Ainsi, l’auteur propose une « théorie de l’anarchie juridique ». Il écrit :
le droit est pure anarchie – au sens double où son action est sans principe (sinon celui de la continuité) et sans fin. Son essence est révolutionnaire, puisqu’il n’est rien qui, touché par lui, ne puisse être emporté dans un mouvement de transformation que nulle loi, nul ordre, nulle volonté politique de conservation ne peut arrêter. Le droit, en soi et par soi, est la révolution permanente – et c’est cette dimension intrinsèquement révolutionnaire que l’échec du projet de critique du droit permet enfin de comprendre. (p. 76-77 [italiques dans l’original])

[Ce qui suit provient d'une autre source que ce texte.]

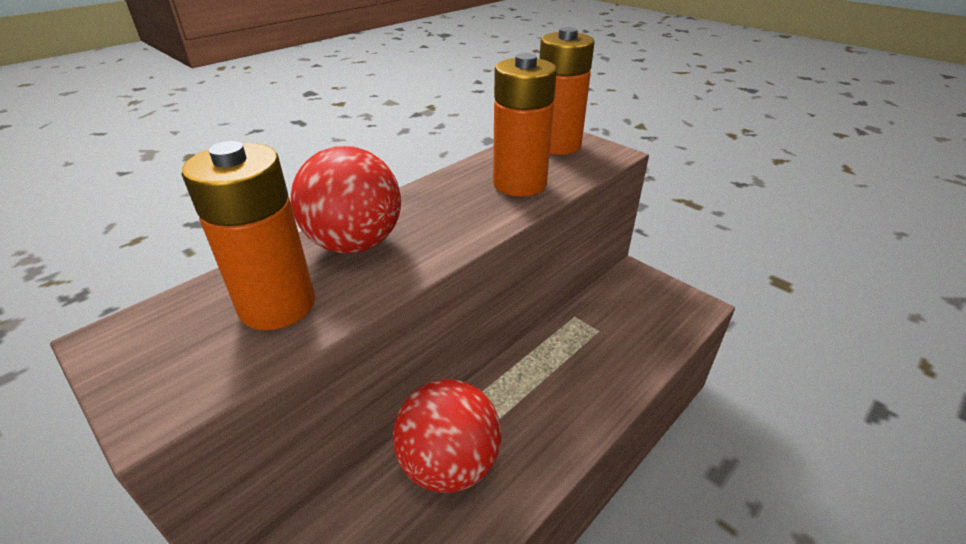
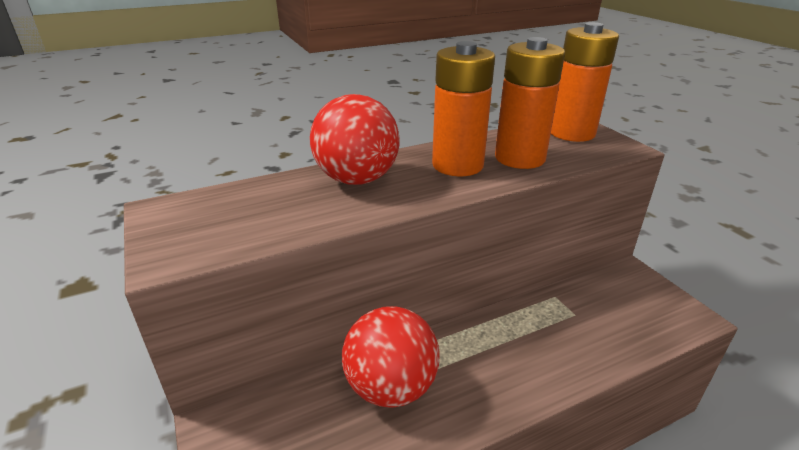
camera: 20 degrees right, 5 degrees down
(277, 305) = (279, 210): orange battery -> orange battery (457, 165)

Répondant à Latour selon lequel le droit « tient tout » (p. 80), l’auteur propose un droit qui ne tient rien et que rien ne tient, un droit autre que celui des enthousiastes du récit cosmonomique et dénoncé par ses adversaires critiques, un droit sans fondement et « sans raison », mais qui exigerait qu’on se « mette au boulot » (p. 83).
Cette théorie du droit aurait comme résultat de déplacer notre attention vers les opérations du droit, loin de ses « opérateurs légitimes », les juges et les légistes qui « cherchent à donner ses lois » au droit (p. 84-85). Ses véritables agents seraient les autres : « avocats, fonctionnaires, professeurs, militants, membres d’associations, justiciables, rêveurs, philosophes, victimes » (p. 86), qui chercheraient à « mettre en œuvre » plutôt qu’à « protéger » le droit (p. 88). Il nous présente ainsi une « lutte pour le droit » (et contre la rigidité des lois) où s’affronteraient notamment les capitalistes (ces experts en opérations) et d’autres, et termine en présentant cette lutte pour le droit comme une lutte pour le monde (p. 106).
Cours d’introduction générale à la pensée critique dans l’univers juridique, ce livre présente‑t‑il une « théorie de l’anarchie juridique »? On y affirme du moins que ceux qui savent regarder verront le potentiel anarchique du droit : sans principe (sans prince) et sans raison (ground-less, selon l’expression de Fitzpatrick, « sans fondement »Footnote 1). Mais la continuité des embrayages peut-elle aussi être une fuite en avant, et la révolution permanente, une manière de tourner sur soi-même?
Plusieurs des propositions de cet ouvrage ne seront pas nouvelles pour la lectrice canadienne, habituée à l’idée que le droit constitue le monde dans lequel nous vivons, et que les juristes ont une responsabilité dans sa mise en œuvre, sa constitutionFootnote 2 et donc aussi dans sa destitution. Elle reconnaîtra aussi l’idée que le droit est fait autant par celles qui cherchent à le mobiliser ou à l’« opérer » (avocates, administrées, activistes), que par les administratrices, juges et légistes auxquelles on en attribue pourtant la maternitéFootnote 3. Enfin, elle sera déjà familière avec l’idée que les pratiques juridiques ou les « opérations » constituent un « droit implicite et inférentiel »Footnote 4 auquel il vaut la peine de s’attarder. La chercheuse canadienne serait-elle déjà une anarchiste refoulée? Hors la loi aurait alors paradoxalement pour vertu de la faire sortir de sa clandestinité.